_Exercise details_
Only the lines containing the string "worn" are needed; copy all of them from the listing.

_Data shown_
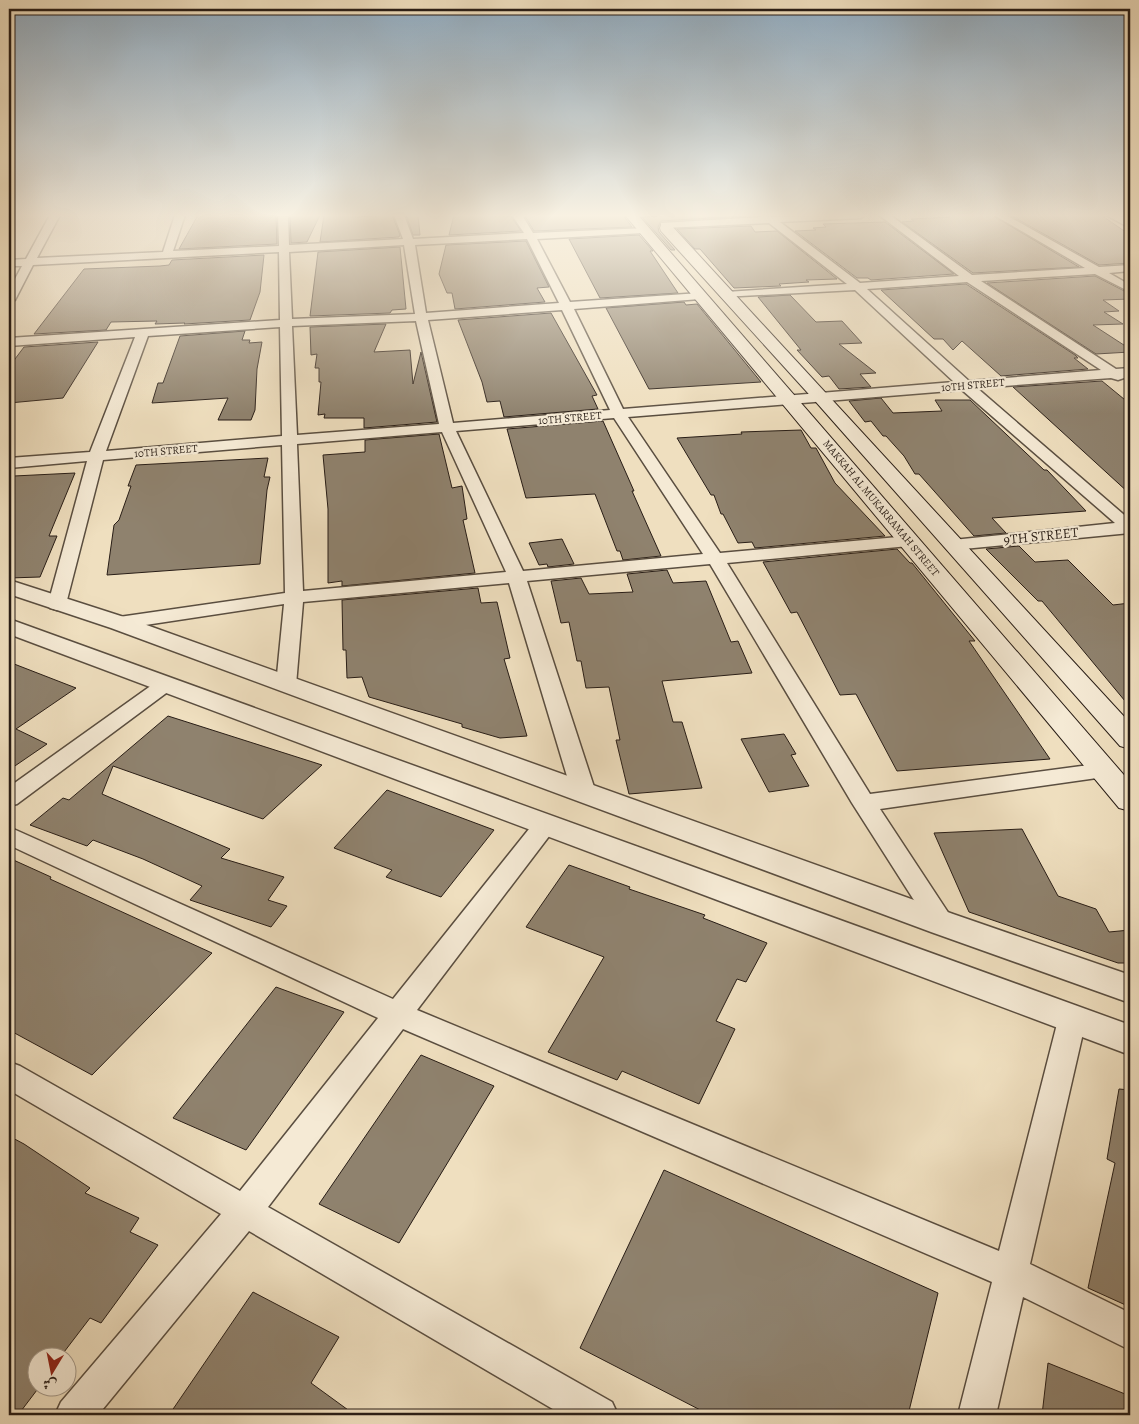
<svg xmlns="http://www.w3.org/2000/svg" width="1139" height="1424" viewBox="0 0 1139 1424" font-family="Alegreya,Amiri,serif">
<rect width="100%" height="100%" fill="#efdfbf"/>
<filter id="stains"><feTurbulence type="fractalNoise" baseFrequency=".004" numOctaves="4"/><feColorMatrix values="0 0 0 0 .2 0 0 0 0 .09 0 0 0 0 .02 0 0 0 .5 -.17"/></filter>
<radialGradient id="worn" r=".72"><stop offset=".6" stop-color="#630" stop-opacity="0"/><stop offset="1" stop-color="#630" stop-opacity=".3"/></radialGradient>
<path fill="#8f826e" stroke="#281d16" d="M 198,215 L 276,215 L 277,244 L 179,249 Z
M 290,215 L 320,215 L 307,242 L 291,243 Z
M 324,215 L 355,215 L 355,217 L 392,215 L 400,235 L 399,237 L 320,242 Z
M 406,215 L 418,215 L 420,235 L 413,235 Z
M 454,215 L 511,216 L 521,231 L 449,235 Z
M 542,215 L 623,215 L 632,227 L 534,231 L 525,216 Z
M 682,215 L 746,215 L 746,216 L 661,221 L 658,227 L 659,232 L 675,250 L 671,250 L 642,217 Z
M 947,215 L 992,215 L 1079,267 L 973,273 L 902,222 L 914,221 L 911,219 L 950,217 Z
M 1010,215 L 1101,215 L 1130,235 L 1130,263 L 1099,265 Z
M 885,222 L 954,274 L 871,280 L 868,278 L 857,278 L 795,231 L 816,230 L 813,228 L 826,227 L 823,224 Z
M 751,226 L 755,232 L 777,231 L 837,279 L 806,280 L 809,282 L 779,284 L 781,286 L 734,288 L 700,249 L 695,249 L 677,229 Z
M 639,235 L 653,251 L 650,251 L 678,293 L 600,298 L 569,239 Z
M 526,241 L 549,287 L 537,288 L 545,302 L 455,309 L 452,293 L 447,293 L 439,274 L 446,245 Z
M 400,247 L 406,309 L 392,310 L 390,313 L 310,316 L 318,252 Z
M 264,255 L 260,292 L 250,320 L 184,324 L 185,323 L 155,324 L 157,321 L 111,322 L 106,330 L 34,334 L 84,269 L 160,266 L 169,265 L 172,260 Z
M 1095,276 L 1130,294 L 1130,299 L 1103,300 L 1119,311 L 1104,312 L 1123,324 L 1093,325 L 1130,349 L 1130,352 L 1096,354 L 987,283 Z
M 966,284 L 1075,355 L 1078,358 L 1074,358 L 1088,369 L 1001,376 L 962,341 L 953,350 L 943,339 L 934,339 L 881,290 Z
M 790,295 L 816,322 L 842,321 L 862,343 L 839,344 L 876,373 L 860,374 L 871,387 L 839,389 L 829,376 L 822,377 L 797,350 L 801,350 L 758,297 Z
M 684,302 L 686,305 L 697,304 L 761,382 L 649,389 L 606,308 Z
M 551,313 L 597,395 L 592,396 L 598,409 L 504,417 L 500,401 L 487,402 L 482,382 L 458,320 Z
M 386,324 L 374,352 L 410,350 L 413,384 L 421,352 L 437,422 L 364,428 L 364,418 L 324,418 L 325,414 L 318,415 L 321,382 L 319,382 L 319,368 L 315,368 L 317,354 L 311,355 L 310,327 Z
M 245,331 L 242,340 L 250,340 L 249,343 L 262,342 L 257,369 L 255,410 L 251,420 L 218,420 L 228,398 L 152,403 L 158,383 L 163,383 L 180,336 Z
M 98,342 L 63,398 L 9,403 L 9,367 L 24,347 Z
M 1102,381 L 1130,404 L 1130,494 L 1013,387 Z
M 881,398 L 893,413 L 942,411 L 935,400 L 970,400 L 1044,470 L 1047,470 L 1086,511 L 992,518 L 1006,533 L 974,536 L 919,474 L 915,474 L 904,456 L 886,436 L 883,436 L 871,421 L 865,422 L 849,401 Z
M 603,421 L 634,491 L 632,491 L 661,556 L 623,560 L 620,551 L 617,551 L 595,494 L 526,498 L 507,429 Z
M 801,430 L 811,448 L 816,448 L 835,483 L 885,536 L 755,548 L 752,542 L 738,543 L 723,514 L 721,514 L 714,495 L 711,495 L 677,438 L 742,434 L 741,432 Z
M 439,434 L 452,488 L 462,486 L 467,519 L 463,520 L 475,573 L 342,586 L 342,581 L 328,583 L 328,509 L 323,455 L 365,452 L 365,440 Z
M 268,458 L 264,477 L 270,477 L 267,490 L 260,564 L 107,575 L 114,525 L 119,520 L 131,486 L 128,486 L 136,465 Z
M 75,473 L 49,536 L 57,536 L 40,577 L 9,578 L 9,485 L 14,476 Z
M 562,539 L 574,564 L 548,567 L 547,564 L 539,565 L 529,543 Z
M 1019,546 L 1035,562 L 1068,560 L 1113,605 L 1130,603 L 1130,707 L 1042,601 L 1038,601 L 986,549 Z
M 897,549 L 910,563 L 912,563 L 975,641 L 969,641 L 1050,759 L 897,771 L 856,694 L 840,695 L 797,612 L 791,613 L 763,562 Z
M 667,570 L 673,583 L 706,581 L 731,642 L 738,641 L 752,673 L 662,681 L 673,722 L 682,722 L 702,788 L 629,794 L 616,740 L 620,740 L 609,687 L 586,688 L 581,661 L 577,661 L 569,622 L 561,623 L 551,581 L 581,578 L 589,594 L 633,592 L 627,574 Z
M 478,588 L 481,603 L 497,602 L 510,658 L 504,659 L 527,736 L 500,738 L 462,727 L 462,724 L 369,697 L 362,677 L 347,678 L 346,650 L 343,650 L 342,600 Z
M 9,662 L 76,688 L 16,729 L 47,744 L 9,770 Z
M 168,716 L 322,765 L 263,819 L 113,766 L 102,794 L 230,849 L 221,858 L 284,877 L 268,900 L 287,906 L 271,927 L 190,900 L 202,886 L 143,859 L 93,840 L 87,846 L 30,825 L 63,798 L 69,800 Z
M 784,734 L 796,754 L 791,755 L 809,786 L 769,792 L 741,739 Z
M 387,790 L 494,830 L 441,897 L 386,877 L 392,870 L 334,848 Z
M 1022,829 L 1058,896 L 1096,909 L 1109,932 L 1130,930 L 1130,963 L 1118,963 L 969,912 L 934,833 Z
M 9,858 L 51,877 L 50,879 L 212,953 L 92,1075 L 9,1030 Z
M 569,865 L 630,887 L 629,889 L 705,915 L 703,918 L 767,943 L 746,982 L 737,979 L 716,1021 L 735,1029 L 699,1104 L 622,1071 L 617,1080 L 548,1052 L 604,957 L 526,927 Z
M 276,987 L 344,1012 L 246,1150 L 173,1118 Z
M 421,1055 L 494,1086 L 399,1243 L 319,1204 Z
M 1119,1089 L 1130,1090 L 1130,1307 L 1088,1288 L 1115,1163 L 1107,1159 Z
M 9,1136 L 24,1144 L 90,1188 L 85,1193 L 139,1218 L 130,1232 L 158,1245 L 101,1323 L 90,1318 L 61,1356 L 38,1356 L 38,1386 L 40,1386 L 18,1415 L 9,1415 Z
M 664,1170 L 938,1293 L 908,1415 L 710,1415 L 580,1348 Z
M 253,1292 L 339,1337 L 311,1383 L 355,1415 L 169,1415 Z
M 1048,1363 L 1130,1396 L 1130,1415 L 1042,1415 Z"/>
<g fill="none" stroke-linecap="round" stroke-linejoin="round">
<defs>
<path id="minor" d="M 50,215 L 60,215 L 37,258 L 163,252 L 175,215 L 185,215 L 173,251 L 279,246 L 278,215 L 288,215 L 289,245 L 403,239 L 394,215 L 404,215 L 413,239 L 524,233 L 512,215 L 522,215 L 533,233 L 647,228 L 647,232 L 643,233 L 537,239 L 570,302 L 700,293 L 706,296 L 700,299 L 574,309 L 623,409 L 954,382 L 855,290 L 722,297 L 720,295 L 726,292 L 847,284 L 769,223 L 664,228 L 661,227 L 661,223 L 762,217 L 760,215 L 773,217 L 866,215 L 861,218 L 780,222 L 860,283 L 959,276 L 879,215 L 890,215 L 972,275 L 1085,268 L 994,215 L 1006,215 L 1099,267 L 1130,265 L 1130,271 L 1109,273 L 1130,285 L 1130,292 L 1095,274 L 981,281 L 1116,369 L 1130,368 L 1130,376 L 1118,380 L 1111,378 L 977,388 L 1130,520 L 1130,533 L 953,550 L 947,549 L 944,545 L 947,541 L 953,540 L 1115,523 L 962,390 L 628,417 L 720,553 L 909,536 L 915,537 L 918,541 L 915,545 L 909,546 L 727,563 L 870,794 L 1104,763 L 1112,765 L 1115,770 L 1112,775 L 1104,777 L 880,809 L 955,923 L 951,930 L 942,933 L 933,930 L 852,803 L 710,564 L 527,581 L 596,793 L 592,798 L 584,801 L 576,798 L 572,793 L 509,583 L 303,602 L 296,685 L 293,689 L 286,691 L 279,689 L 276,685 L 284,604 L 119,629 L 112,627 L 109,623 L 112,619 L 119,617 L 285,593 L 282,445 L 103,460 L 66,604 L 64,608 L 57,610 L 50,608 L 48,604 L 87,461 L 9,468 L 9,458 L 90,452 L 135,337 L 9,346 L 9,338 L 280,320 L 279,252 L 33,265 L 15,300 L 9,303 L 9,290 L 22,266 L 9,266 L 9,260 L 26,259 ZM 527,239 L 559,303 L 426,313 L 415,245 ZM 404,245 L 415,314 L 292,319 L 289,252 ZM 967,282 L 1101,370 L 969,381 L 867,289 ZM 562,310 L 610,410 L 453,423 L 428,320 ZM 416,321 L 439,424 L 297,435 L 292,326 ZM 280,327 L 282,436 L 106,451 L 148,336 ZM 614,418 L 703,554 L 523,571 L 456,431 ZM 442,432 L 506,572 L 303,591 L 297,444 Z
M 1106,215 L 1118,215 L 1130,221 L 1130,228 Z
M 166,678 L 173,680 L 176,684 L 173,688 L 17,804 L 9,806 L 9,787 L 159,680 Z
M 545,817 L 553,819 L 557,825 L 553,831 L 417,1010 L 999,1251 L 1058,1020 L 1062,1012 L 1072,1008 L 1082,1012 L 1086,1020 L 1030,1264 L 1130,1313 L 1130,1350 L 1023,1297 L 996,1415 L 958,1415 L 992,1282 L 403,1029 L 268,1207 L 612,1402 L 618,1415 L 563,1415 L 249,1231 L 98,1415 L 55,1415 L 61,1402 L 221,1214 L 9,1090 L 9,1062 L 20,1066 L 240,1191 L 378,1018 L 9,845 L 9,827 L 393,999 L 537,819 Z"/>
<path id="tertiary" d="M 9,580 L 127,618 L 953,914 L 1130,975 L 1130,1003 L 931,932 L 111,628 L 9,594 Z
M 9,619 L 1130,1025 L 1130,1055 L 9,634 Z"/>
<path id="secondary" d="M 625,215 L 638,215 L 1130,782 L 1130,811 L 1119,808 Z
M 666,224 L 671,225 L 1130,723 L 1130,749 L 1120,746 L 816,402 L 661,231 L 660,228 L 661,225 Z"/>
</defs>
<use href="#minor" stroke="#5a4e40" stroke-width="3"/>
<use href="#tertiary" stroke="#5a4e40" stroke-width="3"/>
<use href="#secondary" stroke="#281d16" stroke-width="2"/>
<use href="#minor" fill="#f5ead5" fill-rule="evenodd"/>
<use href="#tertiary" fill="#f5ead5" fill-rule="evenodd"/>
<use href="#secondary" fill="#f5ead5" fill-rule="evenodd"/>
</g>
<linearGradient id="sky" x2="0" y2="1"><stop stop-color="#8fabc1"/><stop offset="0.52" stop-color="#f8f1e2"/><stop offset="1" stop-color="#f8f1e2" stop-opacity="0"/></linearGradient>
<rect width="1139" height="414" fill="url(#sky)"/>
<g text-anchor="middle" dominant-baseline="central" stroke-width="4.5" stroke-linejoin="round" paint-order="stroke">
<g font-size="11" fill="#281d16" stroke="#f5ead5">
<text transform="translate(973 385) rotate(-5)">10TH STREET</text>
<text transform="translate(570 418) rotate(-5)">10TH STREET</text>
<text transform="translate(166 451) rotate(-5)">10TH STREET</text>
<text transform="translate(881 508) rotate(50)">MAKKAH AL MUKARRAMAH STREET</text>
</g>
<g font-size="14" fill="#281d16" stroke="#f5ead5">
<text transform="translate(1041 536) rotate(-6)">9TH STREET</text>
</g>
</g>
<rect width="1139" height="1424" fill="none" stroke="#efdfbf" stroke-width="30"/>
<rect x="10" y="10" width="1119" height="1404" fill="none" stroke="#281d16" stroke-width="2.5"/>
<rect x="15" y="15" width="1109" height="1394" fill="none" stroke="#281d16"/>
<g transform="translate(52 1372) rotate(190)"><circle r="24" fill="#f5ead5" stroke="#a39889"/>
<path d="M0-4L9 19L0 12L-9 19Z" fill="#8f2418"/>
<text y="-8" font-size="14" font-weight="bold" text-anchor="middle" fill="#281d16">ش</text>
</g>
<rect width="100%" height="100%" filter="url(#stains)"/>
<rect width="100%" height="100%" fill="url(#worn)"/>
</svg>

_Result_
<radialGradient id="worn" r=".72"><stop offset=".6" stop-color="#630" stop-opacity="0"/><stop offset="1" stop-color="#630" stop-opacity=".3"/></radialGradient>
<rect width="100%" height="100%" fill="url(#worn)"/>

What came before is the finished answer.